To his credit, Southside has been one of the most consistently reliable producers in hip-hop over the past 10 years, and his formula hasn’t changed much. Those skittering drums, sirens and menacing melodies are just as suited to Doe Boy as they were to his previous collaborators 21 Savage and G Herbo (and Southside was surely hoping to continue his hot streak here, coming off the excellent Swervo). Since the golden days of Waka Flocka mixtapes, ‘real trap shit’ has been his M.O., and there’s plenty of it here. However, Doe Boy’s presence on the mic is grating over an hour, and one can’t help but feel they’d rather be hearing another trap-rapper grace these beats instead. Even his signature adlib, “Oh reallyyyy?”, sounded better when Young Thug borrowed it on last year’s “I’m Scared”.
It’s no surprise, then, that many of the best moments on Demons R Us come in the form of guest appearances.
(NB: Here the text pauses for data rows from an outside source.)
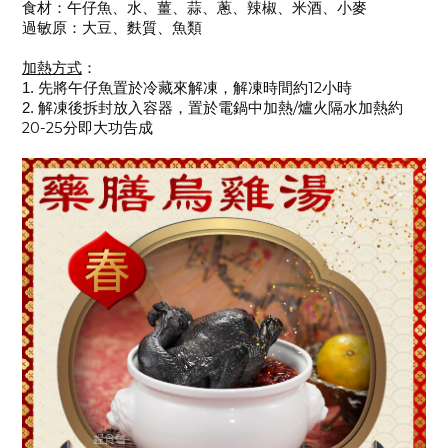
食材：
午仔魚、水、薑、蒜、蔥、辣椒、米酒、小麥
過敏原
：
大豆、麩質、魚類
加熱方式
：
12
1.
先將午仔魚置於冷藏來解凍，解凍時間約
小時
解凍後拆封放入容器，置於電鍋中加熱
/
爐火隔水加熱約
2.
20-25
分即大功告成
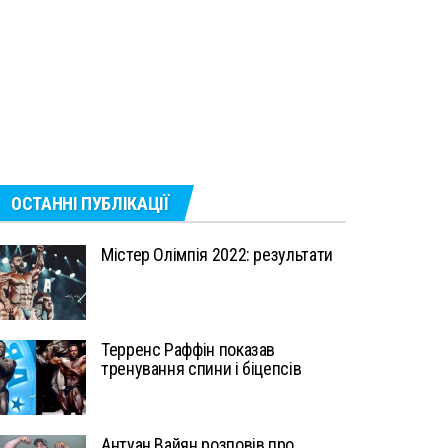
ОСТАННІ ПУБЛІКАЦІЇ
Містер Олімпія 2022: результати
Терренс Раффін показав
тренування спини і біцепсів
Антуан Вайян розповів про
Arguable 2020 Rap MVP Lil Uzi Vert slips into a rapid-fire flow (turns out they call him Uzi for a reason) on “Bussin”. Relative newcomer 42 Dugg continues to impress (check out his great features on Lil Baby’s latest if you haven’t already) on “Get in Dere”. And honestly, hearing Swae Lee coolly rapping “Chillin’ on a private jet / I know her legs long” on “Expensive” is probably the highlight of the entire project.
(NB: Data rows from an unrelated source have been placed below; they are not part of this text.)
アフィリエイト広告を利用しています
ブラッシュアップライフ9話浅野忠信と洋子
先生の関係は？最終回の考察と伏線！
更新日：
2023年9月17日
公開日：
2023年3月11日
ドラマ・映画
Doe Boy is technically proficient: a decent rapper who can more than keep up with these tough beats. However, lyrically he’s adding nothing new, happy to mine the same weary tropes that have only grown more tiresome in a post-Future landscape. Beyond this, there are some truly bad lines here. I’m thinking of the “social distancing” puns on “Stimulus Check”, or “Name Doe Boy, but ain’t sweet like a cookie” on “Tellin’ Ya”. The worst offense comes on “Yesterday”, with the despicable “We gon’ shoot this bitch up / Tory Lanez.” I really hope I never have to hear another rapper joke about that incident, ever.
Still, there are some standout cuts on this mid-level project. On the 15th track, Doe Boy finally finds a successful narrative (and hook!) in the form of “Troublesome”, and “Huntin” has a cool beat-switch that exemplifies Southside’s talent in crafting certified bangers. Sprinkled throughout are hard-edged beats and talented guests, hinting at the possibility of a good trap effort, but, overall, Demons R Us accomplishes relatively little in its taxing hour. These beats would certainly have been better served elsewhere.